Thomas Aquinas used Aristotelianism, the avant-garde philosophy of his time, to explain the Eucharist to his generation. What worked in the 13th century will not work today. If he were alive today, he would not use Aristotelianism because nobody grasps it in the 21st century.

So, first, forget transubstantiation. Better to admit that Christ’s presence in the Eucharist is an unexplainable mystery that our little minds cannot comprehend.

Reese is correct that Aristotelianism was an avant-garde philosophy in the time of Aquinas. Except for Aristotle’s work on logic, the rest of his philosophy had been unavailable in the Latin-speaking West for centuries, and it was just before and during Aquinas’s time that translations of most of Aristotle’s works were becoming available.

The major figure in synthesizing Aristotelian and Christian thought was Aquinas’s mentor, Albert the Great (c. 1200-1280), and the new ideas were considered quite daring. In 1210, 1270, and 1277, ecclesiastical authorities in Paris prohibited the teaching of various ideas connected with Aristotle’s thought, and Albert himself found it expedient to state, “I expound, I do not endorse, Aristotle.”

Aquinas’s own synthesis of Christian and Aristotelian thought was viewed with considerable suspicion, and some of the Condemnations of 1277 were directed at Aquinas’s ideas. Particularly suspect were Aristotle’s physics and metaphysics.

But what does any of this have to do with transubstantiation?

From what Reese says, you might suspect that Thomas Aquinas (1225-1274) came up with transubstantiation, that the concept is inextricably bound up with Aristotle’s thought, and that it’s purely optional for Catholics. However, none of these things is true.

In the first place, the term transubstantiation had been around for quite some time before Aquinas. Its first recorded use was by Hildebert of Tours, who used it around 1079—two centuries before Aquinas. The term was regarded as an apt one for expressing what people believed, and it quickly spread among theologians.

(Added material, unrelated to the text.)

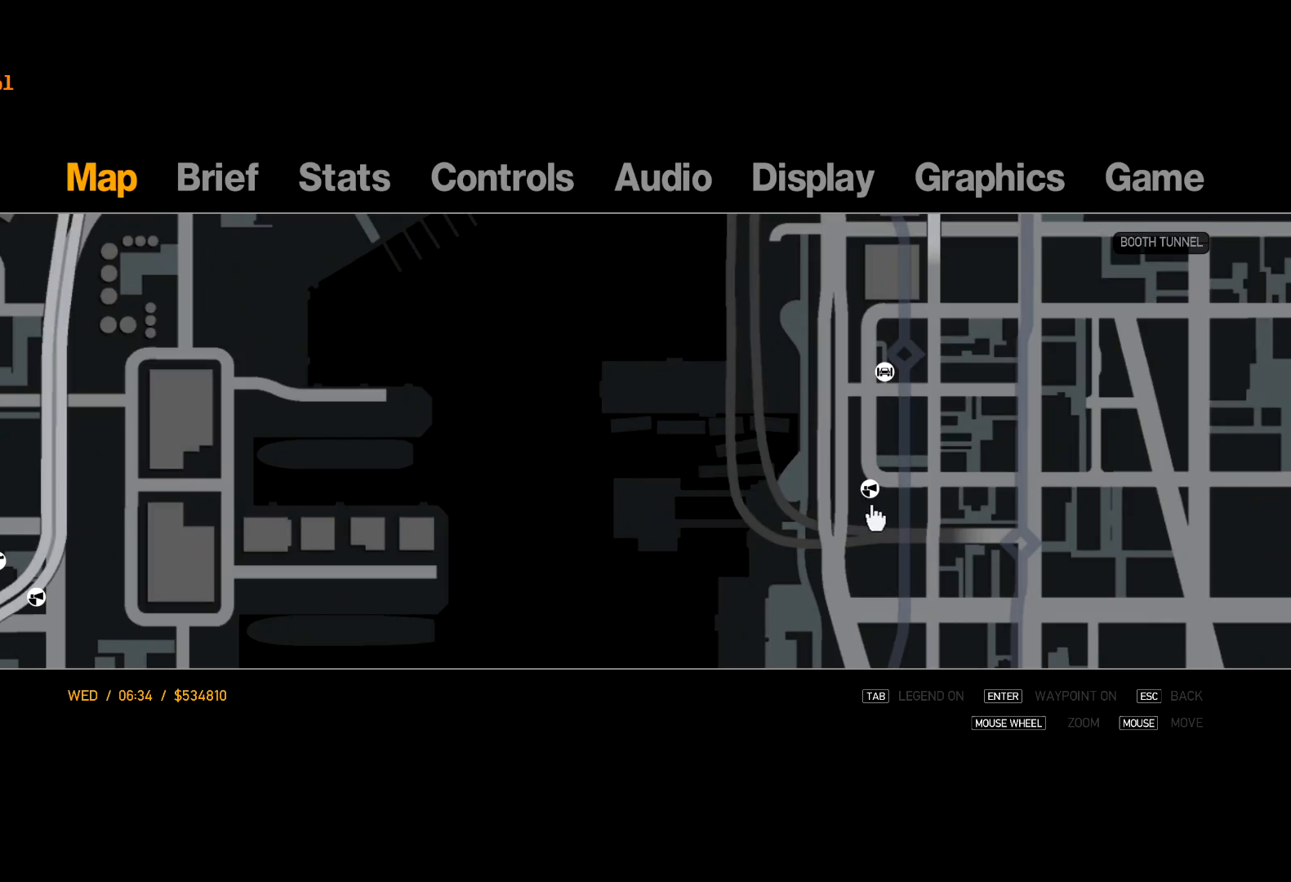
{"keys": [], "mouse": [], "events": [[200, "mouse_right", "down"], [284, "mouse_right", "up"], [434, "escape", "down"], [467, "escape", "up"]]}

It appears—and is endorsed—in a letter of Pope Innocent III from 1202 (DH 784), and in 1215, the ecumenical council of Lateran IV taught that Christ’s “body and blood are truly contained in the sacrament of the altar under the appearances of bread and wine, the bread being transubstantiated into the body by the divine power and the wine into the blood” (DH 802).

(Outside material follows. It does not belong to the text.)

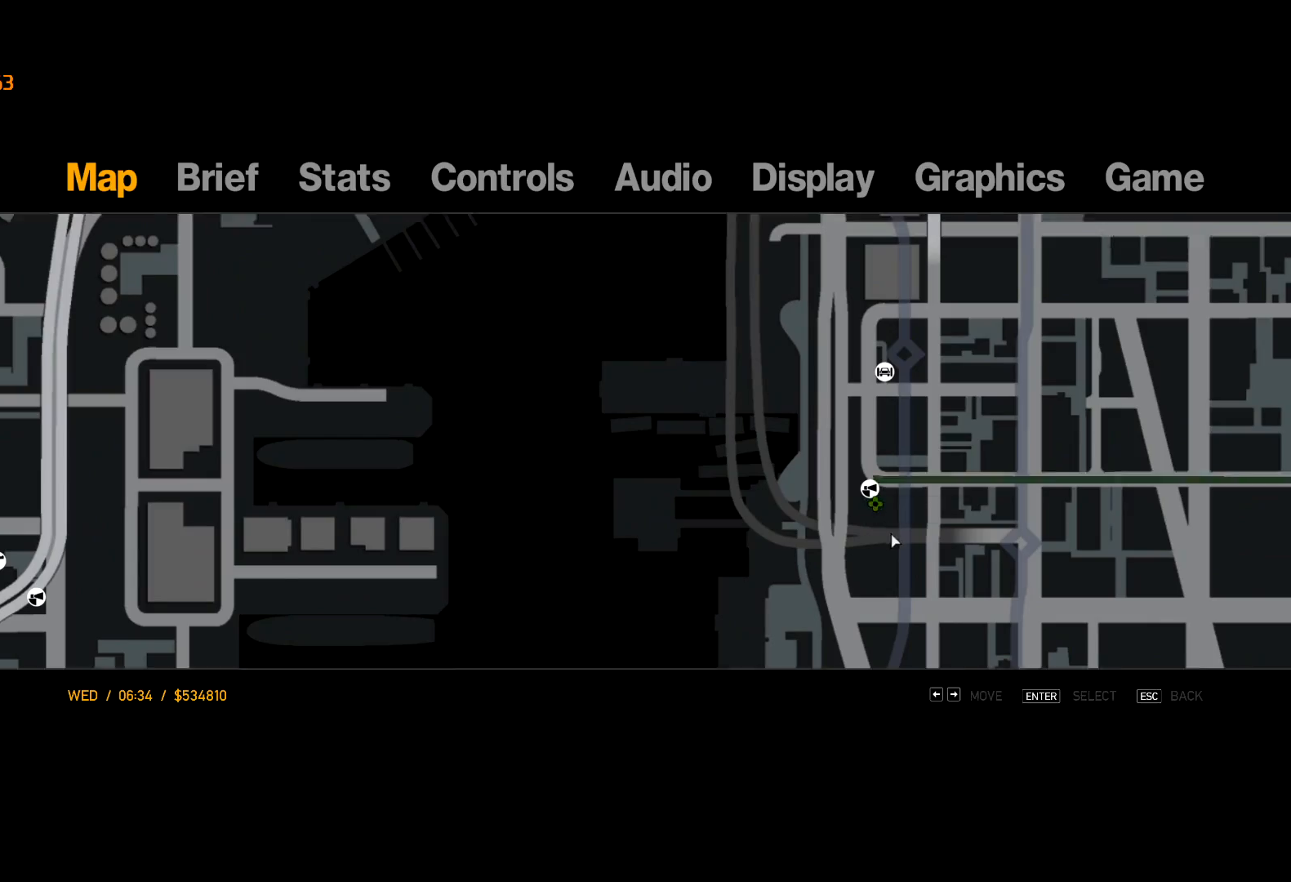
{"keys": [], "mouse": [], "events": [[117, "escape", "down"], [200, "escape", "up"]]}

So transubstantiation was not the brainchild of Thomas Aquinas. What about it being inextricably linked to Aristotle’s thought?

That the term was proposed before the major translation of Aristotle’s writings into Latin and the integration of Aristotelian and Christian thought should be a big clue that there’s no essential connection between the two.

So is the fact that the term had been widely adopted—including by a pope and an ecumenical council!—during the period when Aristotelianism, and especially its physics and metaphysics, were viewed with suspicion.

The term transubstantiation itself is not Aristotelian, and Aristotle did not use it. The word is Latin rather than Greek, and it comes from perfectly common Latin roots: trans, which means across or beyond, and substantia, which means substance. Any Latin speaker of the day would naturally understand it to mean a change of one substance or reality into another, as you can tell from the context in which Lateran IV used it.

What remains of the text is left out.